Wie gross darf der Farbabstand sein?
Jetzt wissen wir, dass ein ∆E von 1 einen eben merklichen Unterschied bedeutet und höhere ∆E-Werte entsprechend grössere Farbabstände beschreiben. Ebenfalls haben wir in Erfahrung gebracht, dass die 40 Jahre alte ∆E*ab-Formel versucht, die menschliche Wahrnehmung zu berechnen. Das tut sie auch ganz gut, wobei es bessere Formeln gibt, die auf Basis der beiden CIELAB-Werte einen Wert berechnet (z. B. CIEDE2000), der deutlich besser mit der visuellen Empfindung – der Grösse, um die es hier geht – übereinstimmt.

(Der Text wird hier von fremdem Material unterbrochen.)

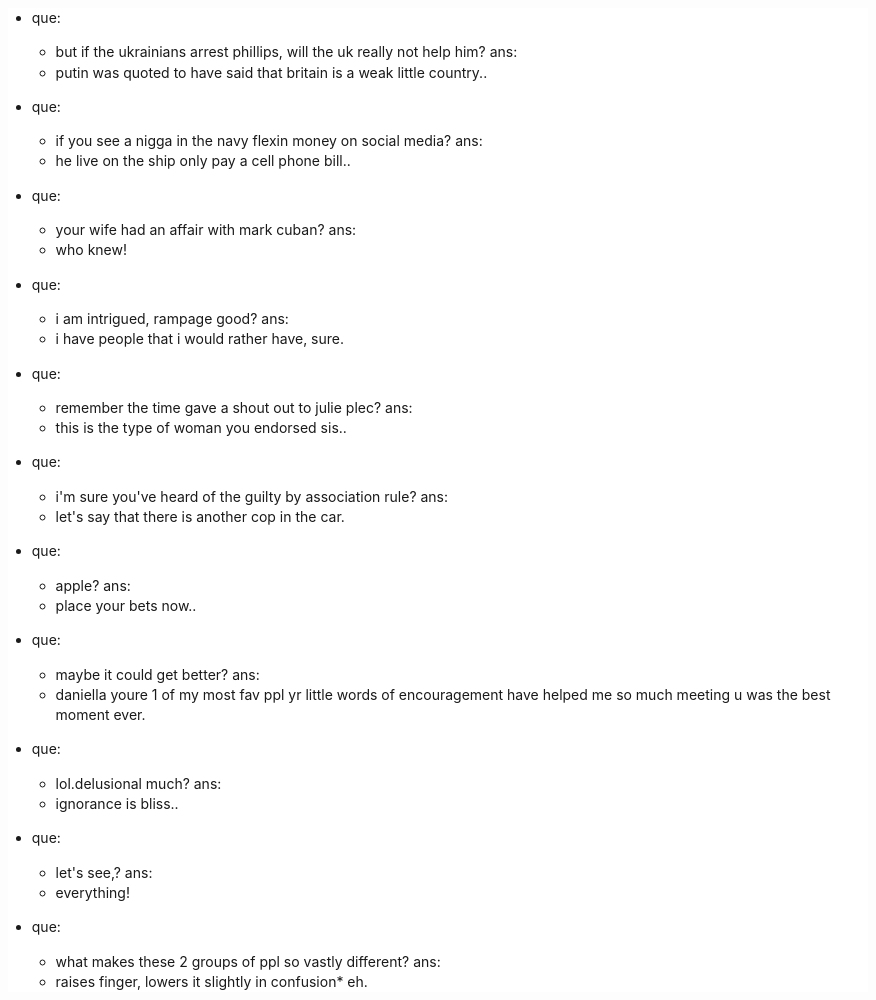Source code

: - que:
  - but if the ukrainians arrest phillips, will the uk really not help him?
  ans:
  - putin was quoted to have said that britain is a weak little country..

- que:
  - if you see a nigga in the navy flexin money on social media?
  ans:
  - he live on the ship  only pay a cell phone bill..

- que:
  - your wife had an affair with mark cuban?
  ans:
  - who knew!

- que:
  - i am intrigued, rampage good?
  ans:
  - i have people that i would rather have, sure.

- que:
  - remember the time gave a shout out to julie plec?
  ans:
  - this is the type of woman you endorsed sis..

- que:
  - i'm sure you've heard of the guilty by association rule?
  ans:
  - let's say that there is another cop in the car.

- que:
  - apple?
  ans:
  - place your bets now..

- que:
  - maybe it could get better?
  ans:
  - daniella youre 1 of my most fav ppl yr little words of encouragement have helped me so much  meeting u was the best moment ever.

- que:
  - lol.delusional much?
  ans:
  - ignorance is bliss..

- que:
  - let's see,?
  ans:
  - everything!

- que:
  - what makes these 2 groups of ppl so vastly different?
  ans:
  - raises finger, lowers it slightly in confusion* eh.
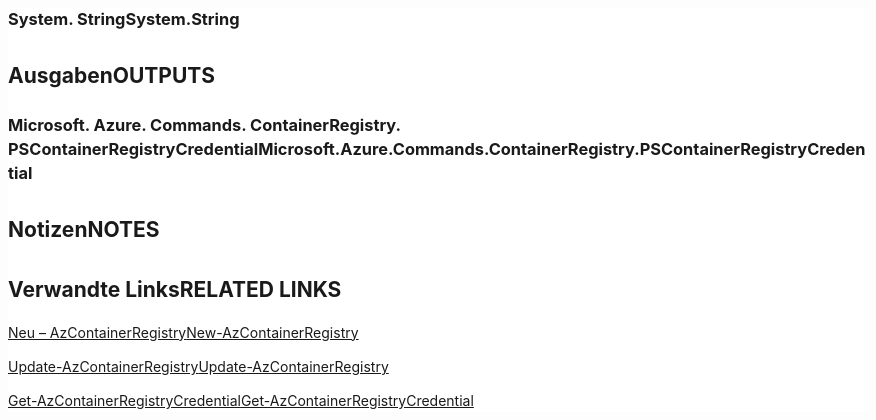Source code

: ### <span data-ttu-id="6f6ad-138">System. String</span><span class="sxs-lookup"><span data-stu-id="6f6ad-138">System.String</span></span>

## <span data-ttu-id="6f6ad-139">Ausgaben</span><span class="sxs-lookup"><span data-stu-id="6f6ad-139">OUTPUTS</span></span>

### <span data-ttu-id="6f6ad-140">Microsoft. Azure. Commands. ContainerRegistry. PSContainerRegistryCredential</span><span class="sxs-lookup"><span data-stu-id="6f6ad-140">Microsoft.Azure.Commands.ContainerRegistry.PSContainerRegistryCredential</span></span>

## <span data-ttu-id="6f6ad-141">Notizen</span><span class="sxs-lookup"><span data-stu-id="6f6ad-141">NOTES</span></span>

## <span data-ttu-id="6f6ad-142">Verwandte Links</span><span class="sxs-lookup"><span data-stu-id="6f6ad-142">RELATED LINKS</span></span>

[<span data-ttu-id="6f6ad-143">Neu – AzContainerRegistry</span><span class="sxs-lookup"><span data-stu-id="6f6ad-143">New-AzContainerRegistry</span></span>](New-AzContainerRegistry.md)

[<span data-ttu-id="6f6ad-144">Update-AzContainerRegistry</span><span class="sxs-lookup"><span data-stu-id="6f6ad-144">Update-AzContainerRegistry</span></span>](Update-AzContainerRegistry.md)

[<span data-ttu-id="6f6ad-145">Get-AzContainerRegistryCredential</span><span class="sxs-lookup"><span data-stu-id="6f6ad-145">Get-AzContainerRegistryCredential</span></span>](Get-AzContainerRegistryCredential.md)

Bei der Festlegung von Toleranzen für die Druckproduktion ist die exakte Farbabstandsformel nicht wichtig. Häufig liegt eine Vielzahl an Gut- und Schlechtmustern vor, anhand derer eine beliebige Formel derart angepasst wird, dass der spätere Toleranzwert die guten von den schlechten trennt. Bei der Festlegung von Toleranzwerten, egal ob in einer ISO-Norm, im Procter & Gamble-Anforderungsheft oder der Kundenspezifikation, treffen aber stets Kundenwünsche und technische Möglichkeiten aufeinander. Diesen Kompromiss hat ein Fogra-Institutsdirektor bereits 1968 treffend formuliert:

«Drucken heisst ein optisches Soll mittels Druckfarbe auf Papier vervielfältigen, wobei sich Bogen um Bogen gleichen soll wie ein Ei dem anderen. Genau besehen, schaffen das die Drucker, obwohl sie sich stark bemühen, ebenso wenig wie die Hühner, die sich nicht bemühen. In der Praxis geht es also den Druckern, wie allen Technikern, nicht viel besser als der schöpferischen Natur. Wer immer, was immer produziert, braucht Toleranzen! Das ist eine conditio sine qua non und die Frage des Homo sapiens kann nur lauten: Wie gross darf sein, was sein muss, obwohl es nach menschlichen Wunschvorstellungen auf vielen Gebieten nicht sein sollte.»

Während die meisten etablierten Standards (z. B. PSO, Proofing oder Validation Print) eine einzige Farbtoleranz (oft auch im ­Zusammenspiel mehrerer Masse für den Farbabstand) definieren, stellt der ProzessStandard Digitaldruck (PSD) drei Toleranzbänder (A, B und C) für den digitalen Auflagendruck zur Verfügung. Somit können die unterschiedlichen Qualitätsanforderungen im Markt, ähnlich wie bei der Bewertung von Hotels, effizient und effektiv berücksichtigt werden.

Abschliessend bleibt zu sagen, dass Farbe höchst selten exakt reproduziert wird – umso wertvoller ist es für den modernen Drucker und Qualitätsmanager darum, in puncto Farbabstände sattelfest zu sein.

Das Forschungsinstitut für Medientechnologie Fogra wurde vor 70 Jahren gegründet und verfolgt als eingetragener, gemeinnütziger Verein den Zweck, die Druck- und Medientechnik in den Bereichen Forschung, Entwicklung und Anwendung zu fördern und die Ergebnisse für die Druckindustrie nutzbar zu machen. Die Fogra zählt rund 900 Mitglieder aus verschiedenen Feldern des Druckgewerbes und hat ihren Sitz in Aschheim bei München.